── SUPPLIED MATERIAL

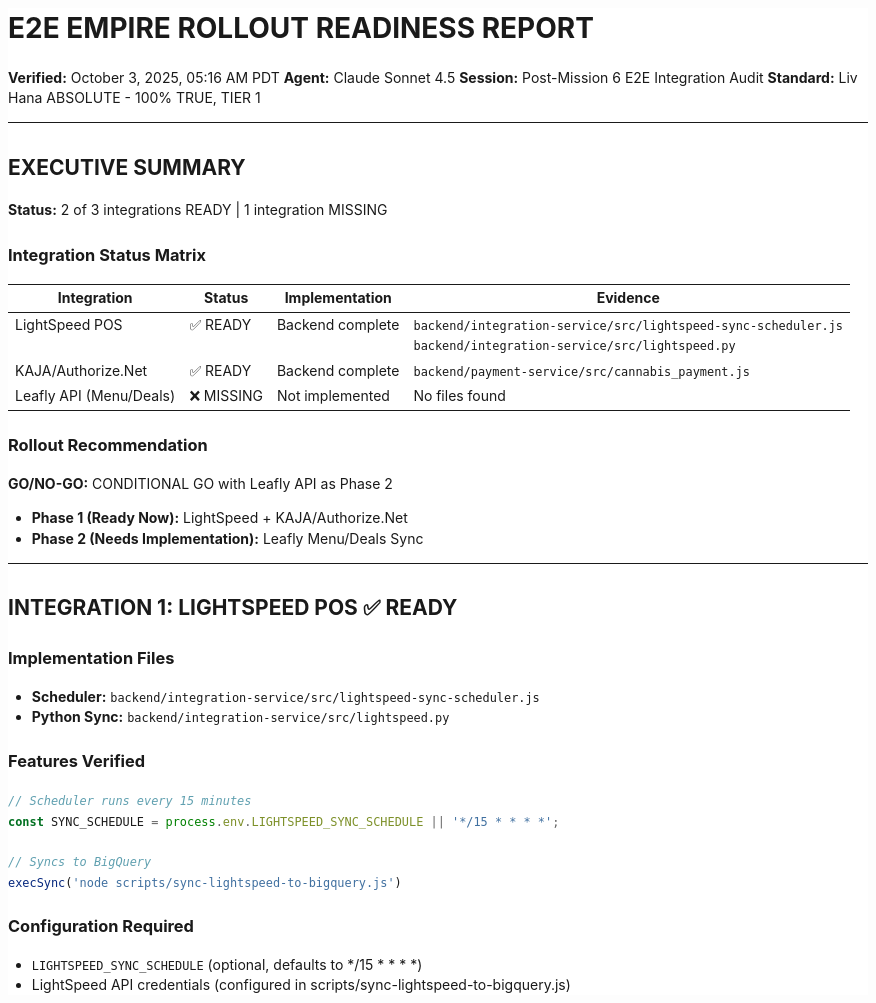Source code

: # E2E EMPIRE ROLLOUT READINESS REPORT

**Verified:** October 3, 2025, 05:16 AM PDT
**Agent:** Claude Sonnet 4.5
**Session:** Post-Mission 6 E2E Integration Audit
**Standard:** Liv Hana ABSOLUTE - 100% TRUE, TIER 1

---

## EXECUTIVE SUMMARY

**Status:** 2 of 3 integrations READY | 1 integration MISSING

### Integration Status Matrix

| Integration | Status | Implementation | Evidence |
|------------|--------|----------------|----------|
| LightSpeed POS | ✅ READY | Backend complete | `backend/integration-service/src/lightspeed-sync-scheduler.js`<br>`backend/integration-service/src/lightspeed.py` |
| KAJA/Authorize.Net | ✅ READY | Backend complete | `backend/payment-service/src/cannabis_payment.js` |
| Leafly API (Menu/Deals) | ❌ MISSING | Not implemented | No files found |

### Rollout Recommendation

**GO/NO-GO:** CONDITIONAL GO with Leafly API as Phase 2

- **Phase 1 (Ready Now):** LightSpeed + KAJA/Authorize.Net
- **Phase 2 (Needs Implementation):** Leafly Menu/Deals Sync

---

## INTEGRATION 1: LIGHTSPEED POS ✅ READY

### Implementation Files
- **Scheduler:** `backend/integration-service/src/lightspeed-sync-scheduler.js`
- **Python Sync:** `backend/integration-service/src/lightspeed.py`

### Features Verified
```javascript
// Scheduler runs every 15 minutes
const SYNC_SCHEDULE = process.env.LIGHTSPEED_SYNC_SCHEDULE || '*/15 * * * *';

// Syncs to BigQuery
execSync('node scripts/sync-lightspeed-to-bigquery.js')
```

### Configuration Required
- `LIGHTSPEED_SYNC_SCHEDULE` (optional, defaults to */15 * * * *)
- LightSpeed API credentials (configured in scripts/sync-lightspeed-to-bigquery.js)
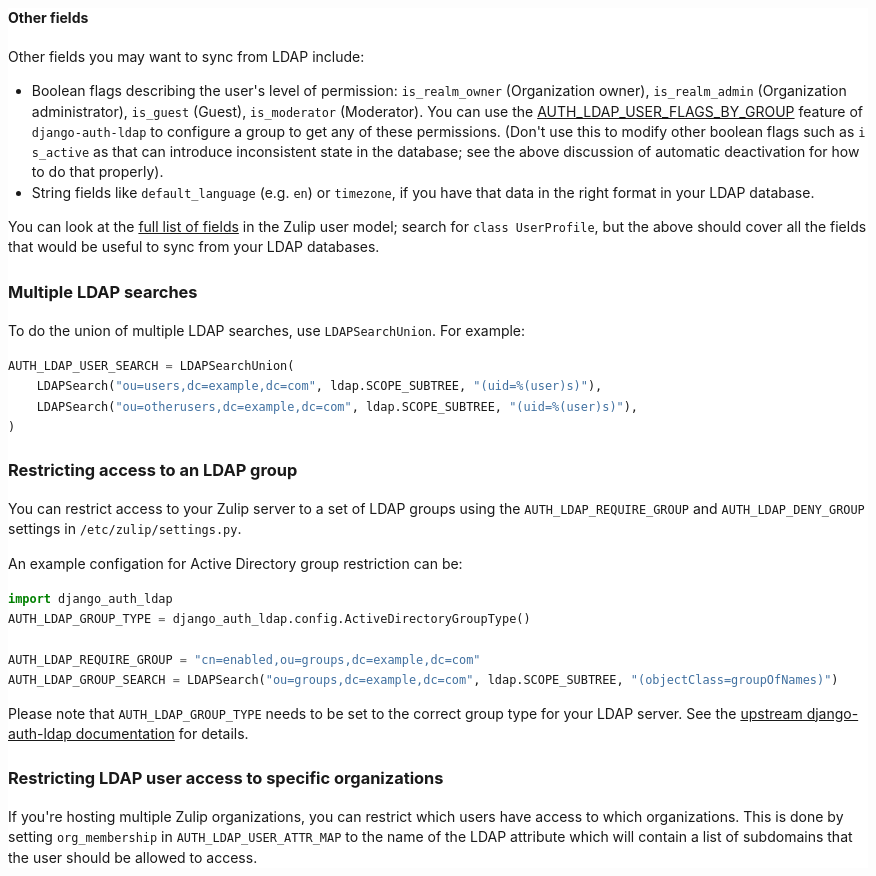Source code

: #### Other fields

Other fields you may want to sync from LDAP include:

- Boolean flags describing the user's level of permission:
  `is_realm_owner` (Organization owner), `is_realm_admin` (Organization administrator),
  `is_guest` (Guest), `is_moderator` (Moderator). You can use the
  [AUTH_LDAP_USER_FLAGS_BY_GROUP][django-auth-booleans] feature of
  `django-auth-ldap` to configure a group to get any of these permissions.
  (Don't use this to modify other boolean flags such as
  `is_active` as that can introduce inconsistent state in the database;
  see the above discussion of automatic deactivation for how to do that properly).
- String fields like `default_language` (e.g. `en`) or `timezone`, if
  you have that data in the right format in your LDAP database.

You can look at the [full list of fields][models-py] in the Zulip user
model; search for `class UserProfile`, but the above should cover all
the fields that would be useful to sync from your LDAP databases.

[models-py]: https://github.com/zulip/zulip/blob/main/zerver/models.py
[django-auth-booleans]: https://django-auth-ldap.readthedocs.io/en/latest/users.html#easy-attributes

### Multiple LDAP searches

To do the union of multiple LDAP searches, use `LDAPSearchUnion`. For example:

```python
AUTH_LDAP_USER_SEARCH = LDAPSearchUnion(
    LDAPSearch("ou=users,dc=example,dc=com", ldap.SCOPE_SUBTREE, "(uid=%(user)s)"),
    LDAPSearch("ou=otherusers,dc=example,dc=com", ldap.SCOPE_SUBTREE, "(uid=%(user)s)"),
)
```

### Restricting access to an LDAP group

You can restrict access to your Zulip server to a set of LDAP groups
using the `AUTH_LDAP_REQUIRE_GROUP` and `AUTH_LDAP_DENY_GROUP`
settings in `/etc/zulip/settings.py`.

An example configation for Active Directory group restriction can be:

```python
import django_auth_ldap
AUTH_LDAP_GROUP_TYPE = django_auth_ldap.config.ActiveDirectoryGroupType()

AUTH_LDAP_REQUIRE_GROUP = "cn=enabled,ou=groups,dc=example,dc=com"
AUTH_LDAP_GROUP_SEARCH = LDAPSearch("ou=groups,dc=example,dc=com", ldap.SCOPE_SUBTREE, "(objectClass=groupOfNames)")
```

Please note that `AUTH_LDAP_GROUP_TYPE` needs to be set to the correct
group type for your LDAP server. See the [upstream django-auth-ldap
documentation][upstream-ldap-groups] for details.

[upstream-ldap-groups]: https://django-auth-ldap.readthedocs.io/en/latest/groups.html

### Restricting LDAP user access to specific organizations

If you're hosting multiple Zulip organizations, you can restrict which
users have access to which organizations.
This is done by setting `org_membership` in `AUTH_LDAP_USER_ATTR_MAP` to the name of
the LDAP attribute which will contain a list of subdomains that the
user should be allowed to access.


[restrict-name-changes]: https://zulip.com/help/restrict-name-and-email-changes
[zulip-groups]: https://zulip.com/help/user-groups
[management-commands]: ../production/management-commands.md
[saml-help-center]: https://zulip.com/help/saml-authentication
[apple-create-services-id]: https://help.apple.com/developer-account/?lang=en#/dev1c0e25352
[apple-developer]: https://developer.apple.com/account/resources/
[apple-create-private-key]: https://help.apple.com/developer-account/?lang=en#/dev77c875b7e
[apple-get-started]: https://developer.apple.com/sign-in-with-apple/get-started/
[outgoing-email]: email.md
[schema-migrations]: ../subsystems/schema-migrations.md
[python-social-auth]: https://python-social-auth.readthedocs.io/en/latest/
[custom-profile-fields]: https://zulip.com/help/custom-profile-fields
[update-inline-comments]: upgrade.md#updating-settingspy-inline-documentation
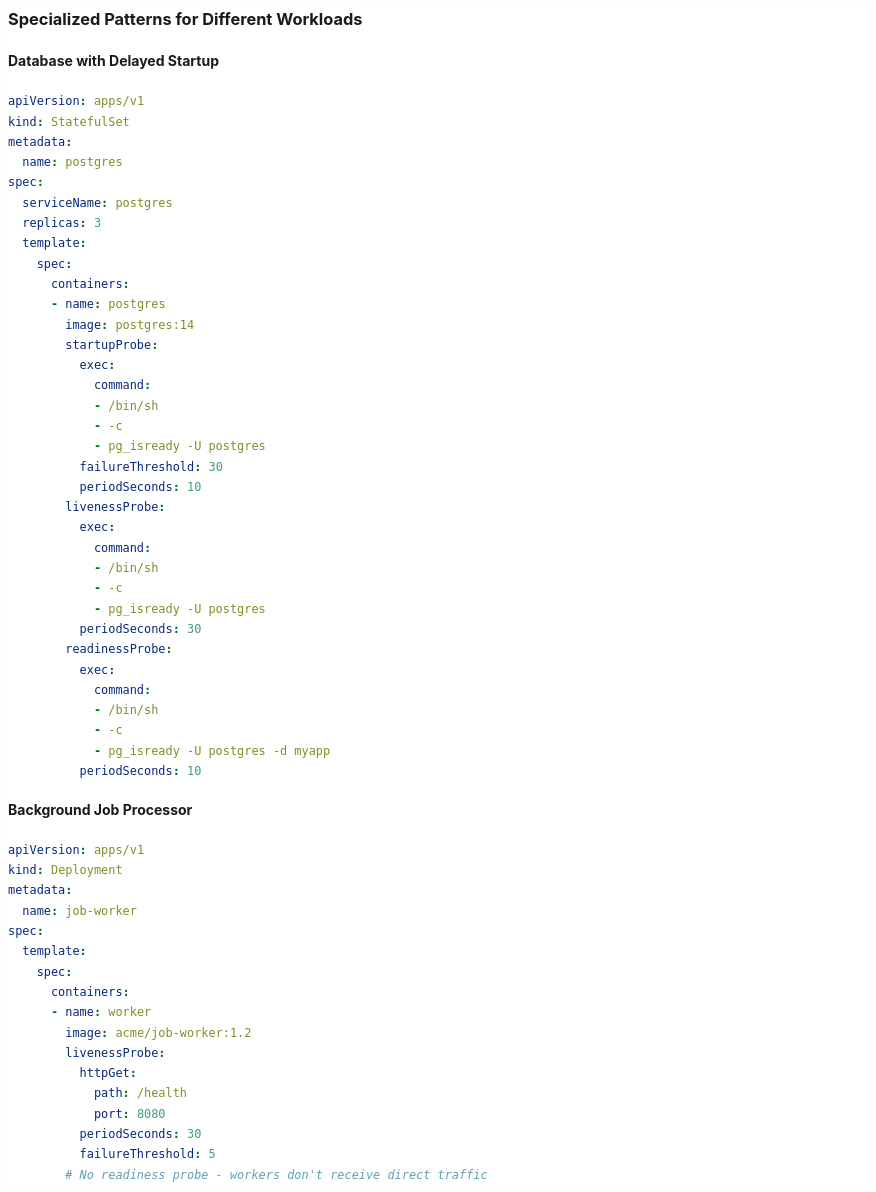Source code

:### Specialized Patterns for Different Workloads

#### Database with Delayed Startup

```yaml
apiVersion: apps/v1
kind: StatefulSet
metadata:
  name: postgres
spec:
  serviceName: postgres
  replicas: 3
  template:
    spec:
      containers:
      - name: postgres
        image: postgres:14
        startupProbe:
          exec:
            command:
            - /bin/sh
            - -c
            - pg_isready -U postgres
          failureThreshold: 30
          periodSeconds: 10
        livenessProbe:
          exec:
            command:
            - /bin/sh
            - -c
            - pg_isready -U postgres
          periodSeconds: 30
        readinessProbe:
          exec:
            command:
            - /bin/sh
            - -c
            - pg_isready -U postgres -d myapp
          periodSeconds: 10
```

#### Background Job Processor

```yaml
apiVersion: apps/v1
kind: Deployment
metadata:
  name: job-worker
spec:
  template:
    spec:
      containers:
      - name: worker
        image: acme/job-worker:1.2
        livenessProbe:
          httpGet:
            path: /health
            port: 8080
          periodSeconds: 30
          failureThreshold: 5
        # No readiness probe - workers don't receive direct traffic
```
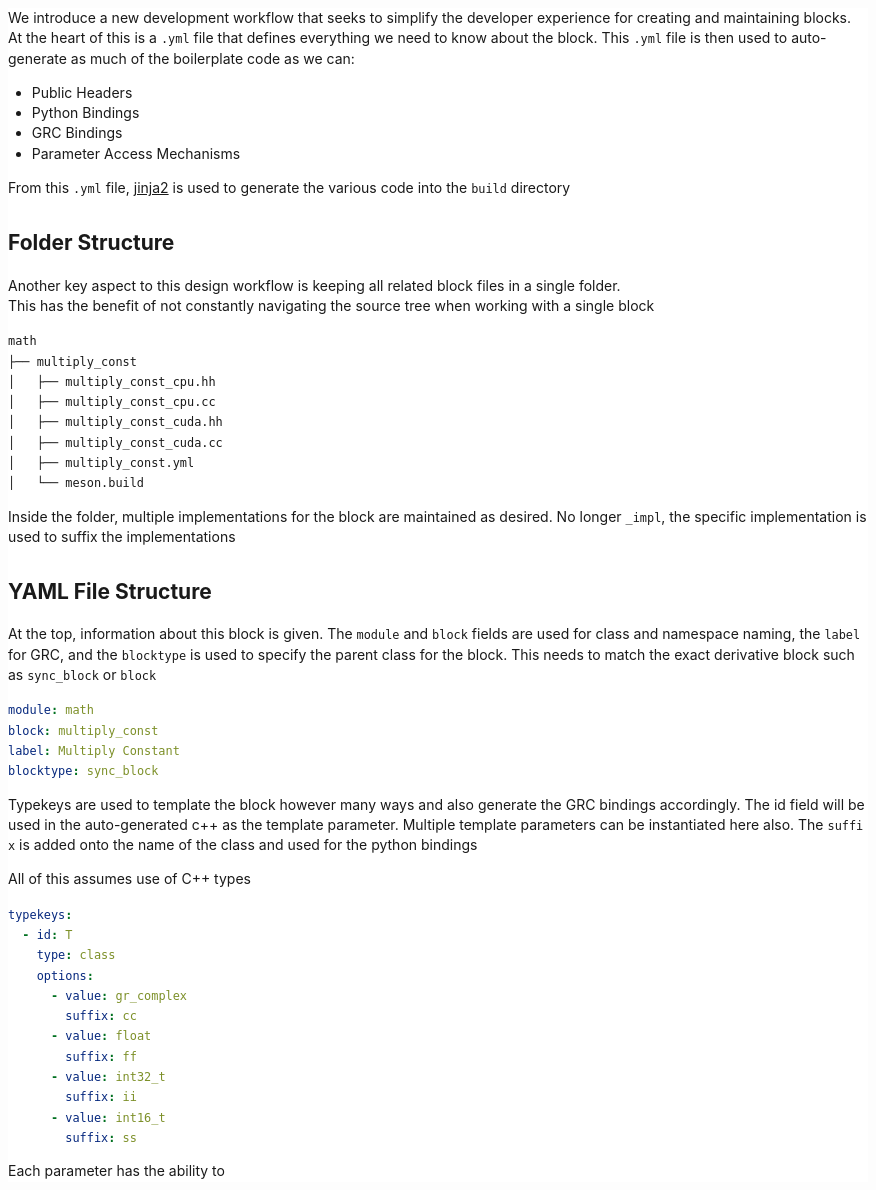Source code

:
We introduce a new development workflow that seeks to simplify the developer experience for creating and maintaining blocks.  At the heart of this is a `.yml` file that defines everything we need to know about the block.  This `.yml` file is then used to auto-generate as much of the boilerplate code as we can:
- Public Headers
- Python Bindings
- GRC Bindings
- Parameter Access Mechanisms

From this `.yml` file, [jinja2](https://jinja2docs.readthedocs.io/en/stable/) is used to generate the 
various code into the `build` directory

## Folder Structure
Another key aspect to this design workflow is keeping all related block files in a single folder.  
This has the benefit of not constantly navigating the source tree when working with a single block
```
math
├── multiply_const
│   ├── multiply_const_cpu.hh
│   ├── multiply_const_cpu.cc
│   ├── multiply_const_cuda.hh
│   ├── multiply_const_cuda.cc
│   ├── multiply_const.yml
│   └── meson.build
```
Inside the folder, multiple implementations for the block are maintained as desired.  No longer `_impl`, the
specific implementation is used to suffix the implementations

## YAML File Structure
At the top, information about this block is given.  The `module` and `block` fields are
used for class and namespace naming, the `label` for GRC, and the `blocktype` is used
to specify the parent class for the block.  This needs to match the exact derivative block
such as `sync_block` or `block`

```yml
module: math
block: multiply_const
label: Multiply Constant
blocktype: sync_block
```

Typekeys are used to template the block however many ways and also generate the 
GRC bindings accordingly.  The id field will be used in the auto-generated c++ as
the template parameter.  Multiple template parameters can be instantiated here also.
The `suffix` is added onto the name of the class and used for the python bindings

All of this assumes use of C++ types 

```yml
typekeys:
  - id: T
    type: class
    options: 
      - value: gr_complex 
        suffix: cc 
      - value: float
        suffix: ff 
      - value: int32_t 
        suffix: ii
      - value: int16_t
        suffix: ss
```
Each parameter has the ability to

────

TASK GOAL
Copy each line of the records containing the string "list".

WRITTEN ANSWER
You can look at the [full list of fields][models-py] in the Zulip user
the LDAP attribute which will contain a list of subdomains that the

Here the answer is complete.